PathGennie enables unbiased simulation of rare molecular events, boosting drug discovery

A team of scientists has developed PathGennie, a cutting-edge computational framework that dramatically accelerates the simulation of rare molecular events—one of the most challenging problems in computational chemistry and computer-aided drug discovery (CADD). The breakthrough, published in the Journal of Chemical Theory and Computation, offers a powerful and open-source alternative to traditional simulation methods, enabling researchers to predict how drug molecules unbind from proteins without artificial distortions that compromise accuracy.

Overcoming the Bottleneck of Rare Event Simulations

In the pharmaceutical discovery process, understanding a drug’s residence time—the duration a molecule remains bound to its protein target—is often more important than binding affinity. Residence time strongly influences drug efficacy, dosing frequency, and therapeutic potential.

However, simulating the unbinding process is notoriously difficult. These molecular “rare events” occur over milliseconds to seconds, far beyond the practical reach of conventional molecular dynamics (MD) simulations. Even the world's fastest supercomputers struggle to capture such long time-scale events without resorting to shortcuts.

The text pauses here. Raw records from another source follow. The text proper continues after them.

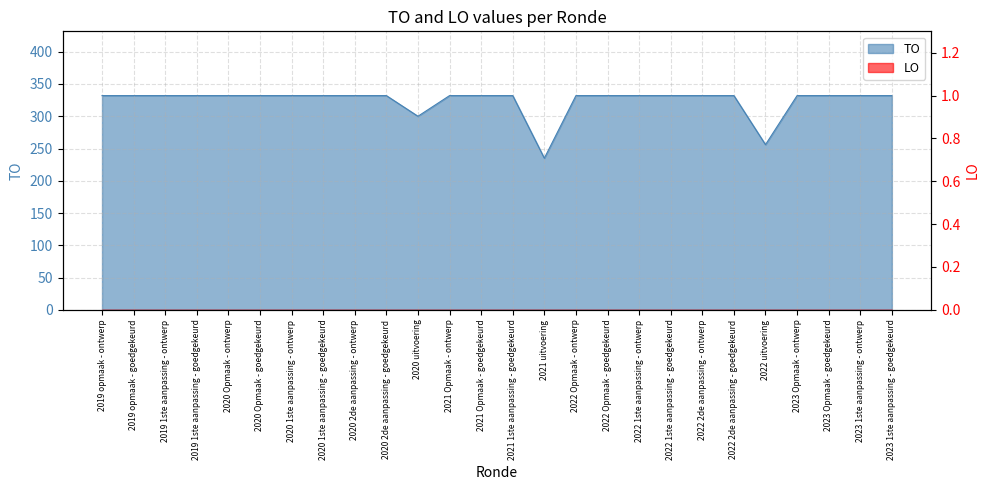

Which label corresponds to the smallest value in the chart?

2021 uitvoering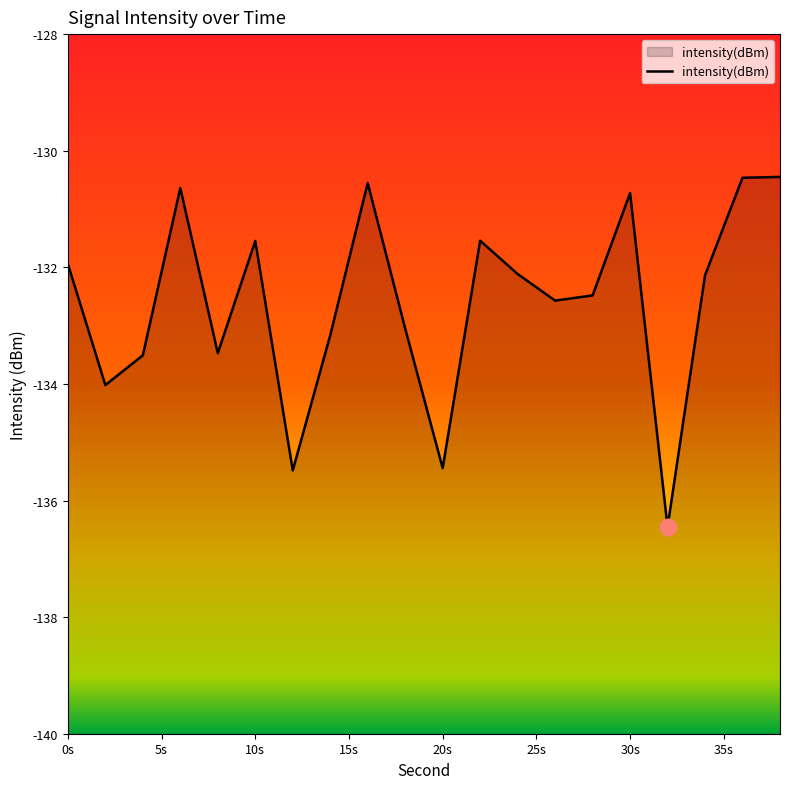

What is the minimum value shown in the chart?

-136.5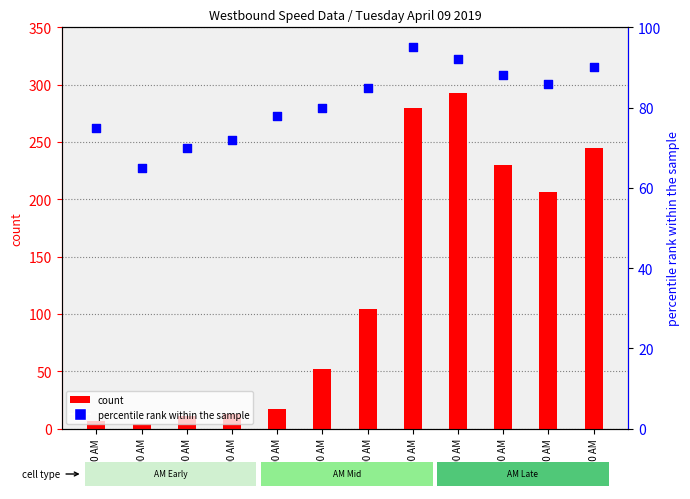

At how many categories does at least one series exceed 90?

6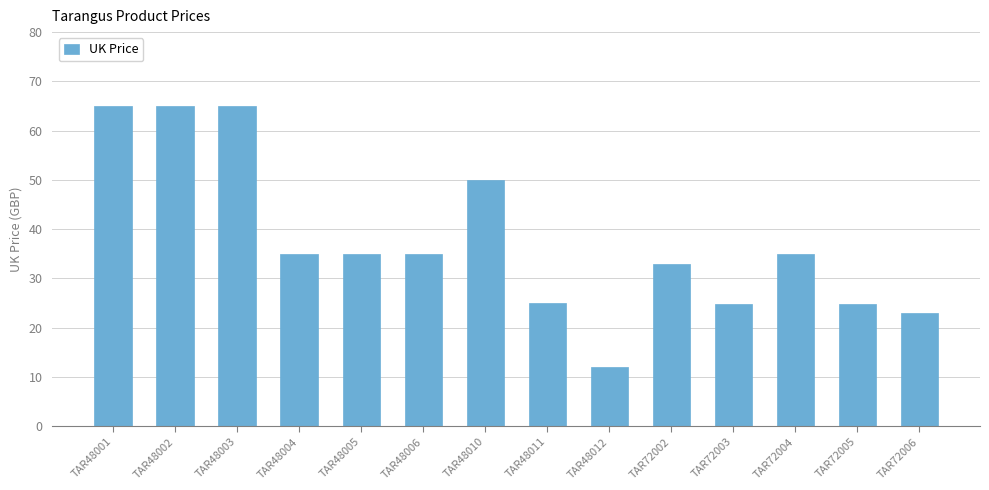

What is the smallest value displayed?

12.0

Traditional approaches force unbinding by applying biasing forces or raising the temperature to accelerate the system, but these methods can distort the underlying physics, producing artificially altered pathways that may not reflect real-world behaviour.

PathGennie’s Breakthrough: Direction-Guided Adaptive Sampling

Scientists at the S. N. Bose National Centre for Basic Sciences, Kolkata—an autonomous institute under the Department of Science and Technology (DST)—have introduced a novel approach inspired not by forced dynamics, but by natural selection at the microscopic level.

PathGennie operates by launching swarms of ultrashort, unbiased MD trajectories, each only a few femtoseconds long. It then evaluates these trajectories to determine which ones show genuine progress toward a pre-defined molecular outcome.

• Productive trajectories are extended and evolved,

• Unproductive ones are discarded,

• The system iteratively “selects” the most promising routes.

This “survival of the fittest” strategy allows PathGennie to uncover transition pathways without biasing forces or elevated temperatures. The algorithm operates in any set of collective variables (CVs)—including machine-learned features—giving it unmatched flexibility. It intelligently balances exploration of the molecular landscape with exploitation of promising directions, enabling rapid discovery of realistic kinetic pathways.

Demonstrated Success Across Complex Molecular Systems

In multiple proof-of-concept studies led by Prof. Suman Chakrabarty, along with Dibyendu Maity and Shaheerah Shahid, PathGennie has shown exceptional performance in mapping complex molecular transitions:

• It accurately predicted multiple exit pathways through which benzene escapes from the deep pocket of T4 lysozyme, revealing a network of ligand egress routes.

• It identified three distinct unbinding pathways for the cancer drug imatinib (Gleevec) from Abl kinase, matching previously reported routes that required biased simulations or experimental validation.

These results were achieved without steering forces, yet closely aligned with known experimental and computational findings—offering strong evidence for the method’s accuracy and reliability.

A Versatile Tool for the Global Scientific Community

Beyond ligand–protein interactions, PathGennie’s general-purpose design makes it applicable to a broad range of rare-event scenarios, including:

• chemical reaction mechanisms

• catalytic transformations

• phase transitions

• nucleation and self-assembly processes

Its compatibility with machine learning, especially in defining CVs, opens the door to hybrid physics–AI simulation pipelines that can tackle increasingly complex molecular systems.

With PathGennie made freely available as open-source software, the researchers have lowered the barrier to adopting this technique across academic and industrial settings. The tool promises to significantly accelerate drug discovery workflows, deepen mechanistic understanding in chemistry, and enable physicochemical insights previously out of reach.